The present application also provides a pharmaceutical composition comprising rasagiline or a pharmaceutically acceptable salt thereof, citric acid, rasagiline citrate or a salt thereof and at least one pharmaceutically acceptable carrier, wherein the rasagiline sheet If lamades are present in the pharmaceutical composition in an amount greater than about 0.03% by weight based on the amount of rasagiline based on crystals by the HPLC method and the pharmaceutical composition is at least 6 months old, The temperature of the pharmaceutical composition during the period did not exceed ambient temperature for a total period of more than four months.

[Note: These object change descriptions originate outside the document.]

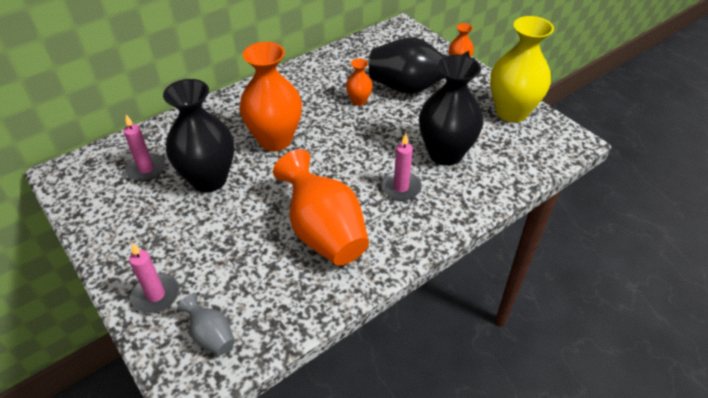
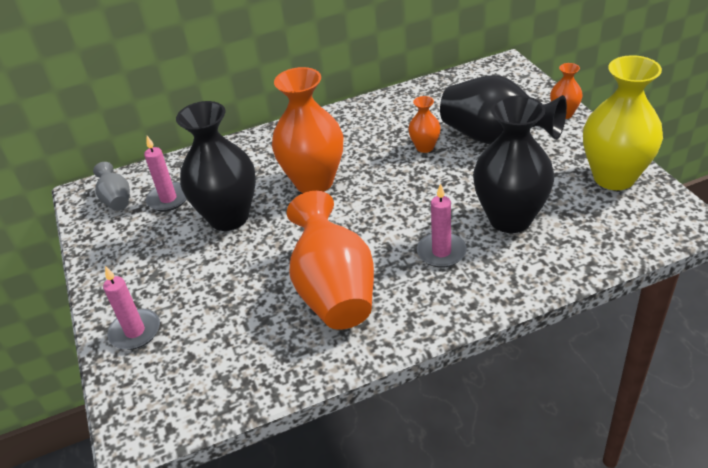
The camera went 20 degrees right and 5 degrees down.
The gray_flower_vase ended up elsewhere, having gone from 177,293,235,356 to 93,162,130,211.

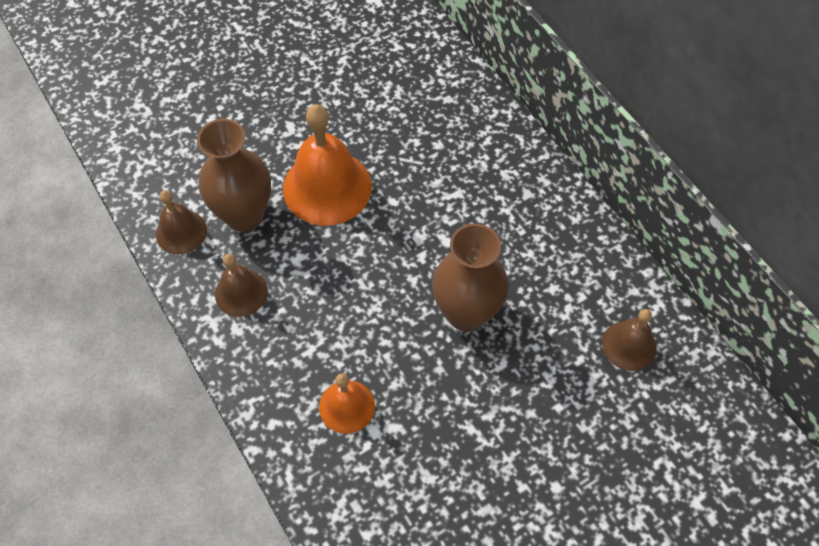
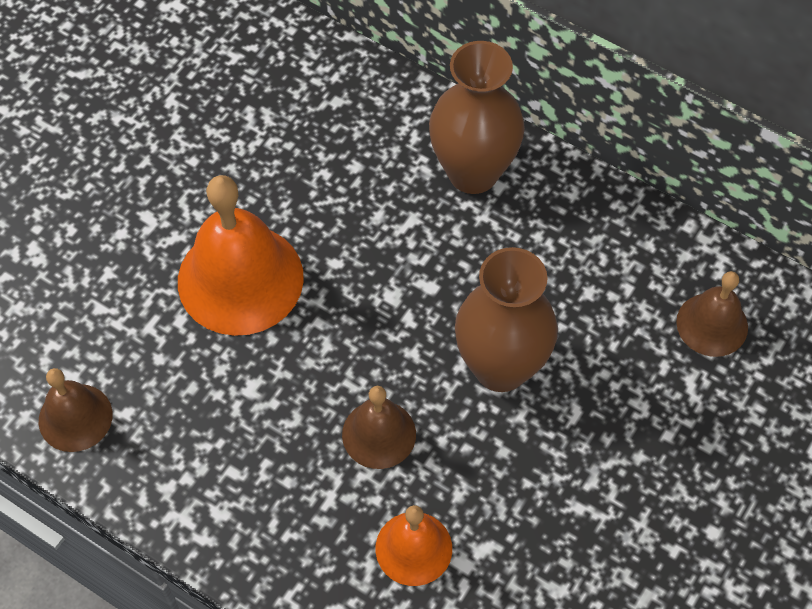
The camera went 25 degrees left and 0 degrees up.
The brown_flower_vase ended up elsewhere, having gone from 197,119,271,232 to 429,41,525,194.
The brown_bell ended up elsewhere, having gone from 215,254,268,317 to 342,386,416,469.

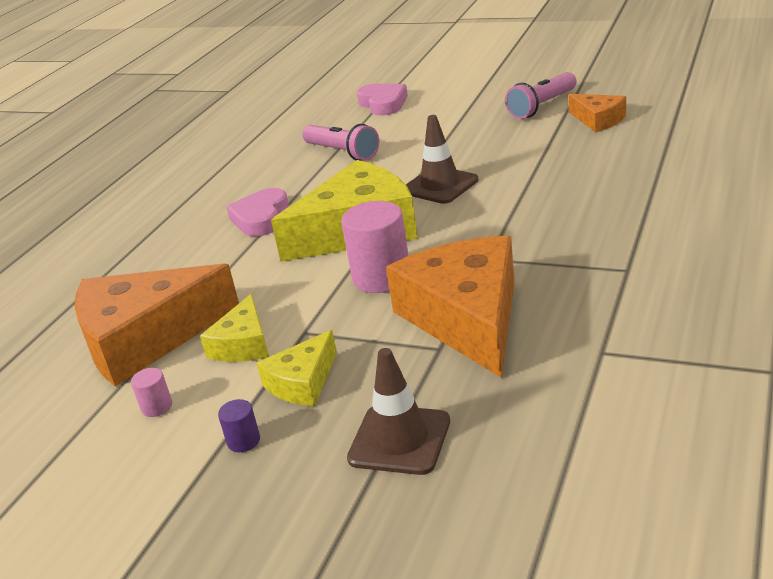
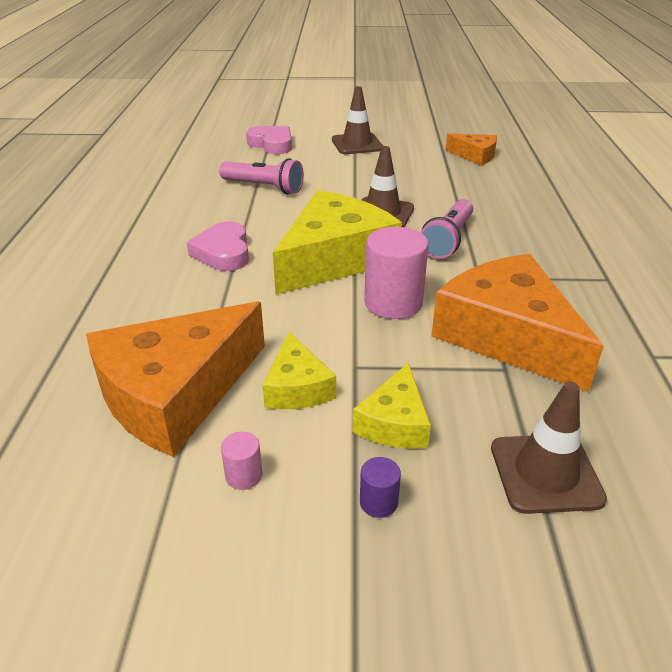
The camera went 25 degrees left and 5 degrees up.
The rosy_torch ended up elsewhere, having gone from 505,72,577,119 to 420,199,473,259.
The second view gained the brown_safety_cone at 332,86,383,154.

The present invention also provides a pharmaceutical composition as described herein in tablet form.

The present invention also provides a pharmaceutical composition in the form of a tablet comprising a core and a coating, wherein the core of the tablet comprises a predetermined amount of rasagiline or a pharmaceutically acceptable salt thereof, citric acid and mannitol, wherein the weight ratio of mannitol to citric acid Is between 45: 1 and 10: 1, and rasagiline citramide is present in the pharmaceutical composition in an amount greater than about 0.03% by weight, based on the amount of rasagiline, determined by HPLC, Citramide or a salt thereof.

The present invention also provides a method of preparing a pharmaceutical composition comprising rasagiline or a pharmaceutically acceptable salt thereof and at least one pharmaceutically acceptable carrier,

a) obtaining a batch of rasagiline or a pharmaceutically acceptable salt thereof;

b) determining the amount of rasagiline citramide in the batch using an appropriate apparatus; And

c) preparing the pharmaceutical composition from the batch only if the batch has been determined to have less than about 1.0% by weight of rasagiline citramide relative to the amount of rasagiline.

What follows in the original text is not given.